* Check your understanding *
- 1) In the counseling lecture, what does the speaker compare periodic pastoral assessment to?
- 2) According to the counseling lecture, why does a person go to an annual physical check-up when there is no particular problem? Answer in one to three sentences.
- 3) For each statement, answer yes or no based on the counseling lecture, and quote the deciding words: (a) The speaker requires that assessment take place once every six months. (b) The speaker says he did not look up the Thessalonians text. (c) The speaker holds that ground gained in grace is secured forever.

* Page excerpt *

But because we don't believe in any form of perfectionism, that ground gained in grace is ground forever secured. We don't believe that. I hope you don't believe that. 1 Corinthians 10, 12, Wherefore let him who thinks he stands take heed lest he fall.
Matthew 26, 41, Watch and pray that ye enter not into temptation. The great apostle, 1 Corinthians, 9, I buffet my body and keep it under lest in preaching to others I myself should be a documus. Though in ministering to the Corinthians he had denied himself a wife, denied himself legitimate support, when he writes his letter he says, I am still a man who knows he's in a minefield. And I beat my body till black and blue, lest indulging my flesh I apostatize.
And then even the flip side of that, whatever grace has, has been imparted in the given area. Paul could say to the Thessalonians, the other text I've quoted, he said, I don't need to write to people.
That's chapter 2. I'm trusting my memory here. I'm not sure. That's the one text I didn't look up in that corpus.
Why did I put, that doesn't sound right, 4, 9, and 10. Yes, it is 4, 9, and 10. Concerning love of the brethren, you have no need one write you. For you yourselves are taught of God to love one another.
For indeed you do it to all the brethren that are in Macedonia. But, we exhort you, brethren, to bow more and more. I don't need to write to you, but I am. You got it?
It is good. It could get better and gooder. So, press on. So, there's the principle of assessing steadfastness in resolution.
Methods for Post-Counseling Assessment
So, you must have some method or methods of determining whether people are standing in their liberty and growing in the areas where there's been gospel triumph. Now, when you're into pastoral relations, I trust you will, seek to establish some framework for periodic, focused, pastoral assessment of your sheep. Whatever you want to call that. And I am loath to set up a new orthodoxy that says once every six months you must have a this or a that, whatever you want to call it.
But I am saying that in the ordinary discharge of pastoral involvement there should be some framework whereby, the sheep know and you know that you can sit down with that sheep and have what is akin to your annual physical check-up with your doctor. It's not at your annual physical check-up that you're hoping to discover a tumor or anything else. You're going, with no particular problem, as preventive medicine to get a baseline of your overall physical condition. So, whatever you call that, certainly that would be a framework where you would say, now, John and Mary, it's actually been said, in six months since our last counseling session, everything I've seen indicates that everything we addressed, God is helping you to grow in that area. Is that true? You're talking with that young believer that he's come to a place where he can say, the addictive power of pornography is beneath his feet by the grace of Christ. So now you say, John, we've not spoken too much about this.

* Information supplied *
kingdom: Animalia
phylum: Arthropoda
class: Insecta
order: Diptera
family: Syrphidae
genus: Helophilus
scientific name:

--

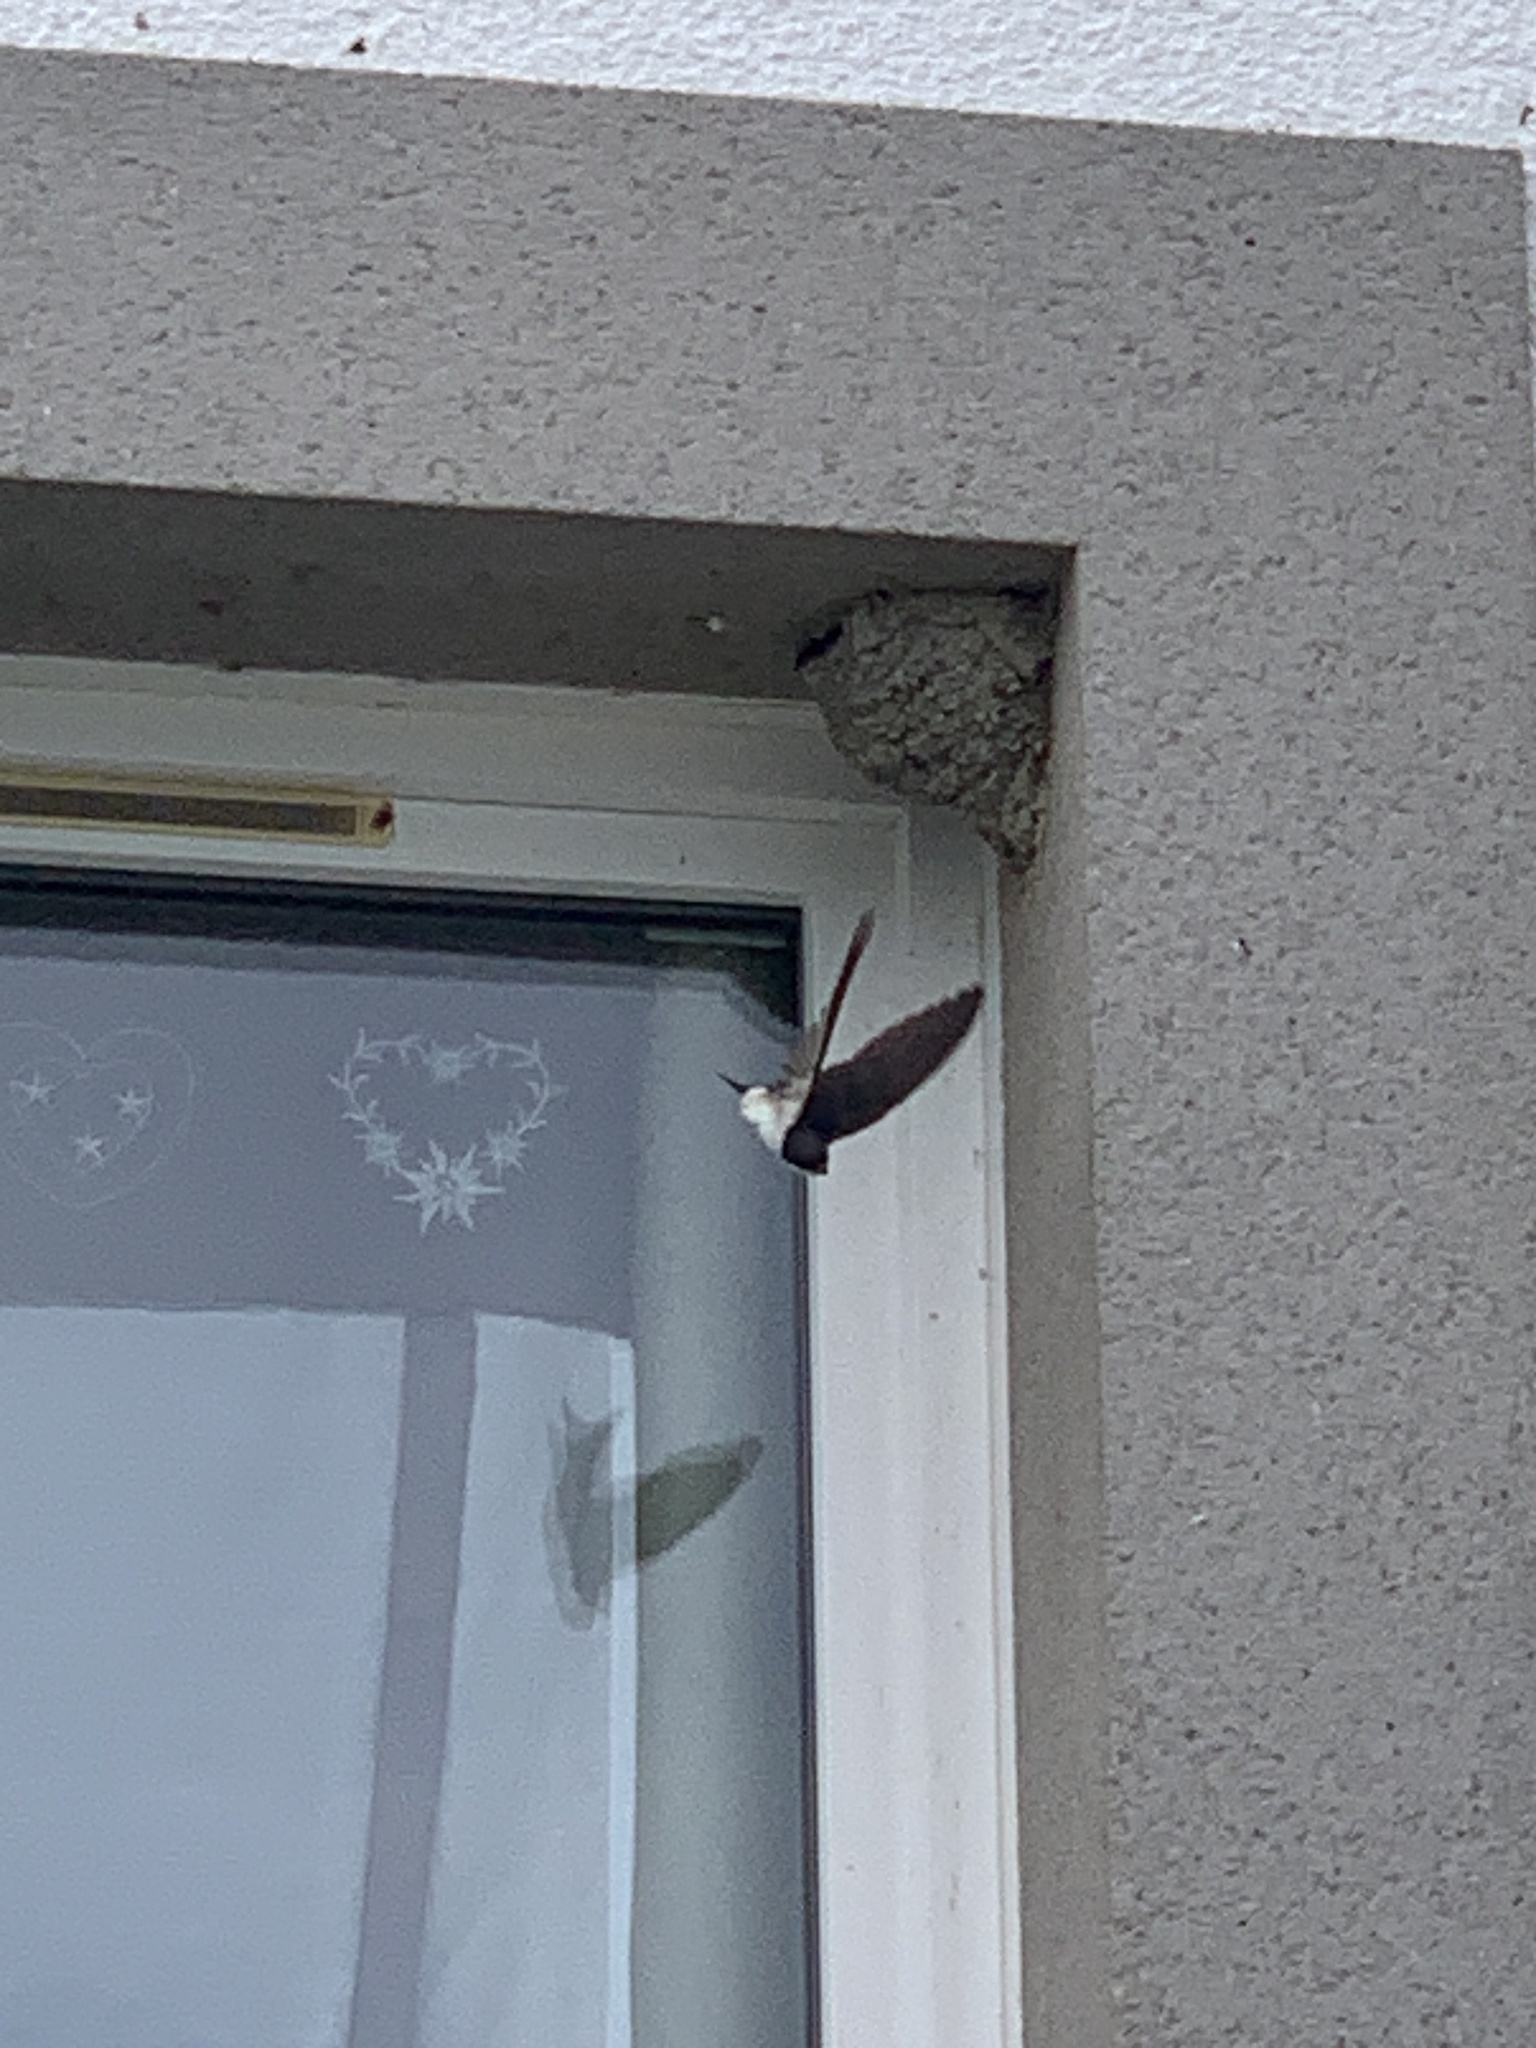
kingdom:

* Numbered responses *
- 1) An annual physical check-up with your doctor.

- 2) The person goes as preventive medicine, to get a baseline of overall physical condition. The aim is not to discover a tumor or anything else.

- 3)
(a) No: "I am loath to set up a new orthodoxy that says once every six months you must have a this or a that"
(b) Yes: "That's the one text I didn't look up in that corpus."
(c) No: "We don't believe that."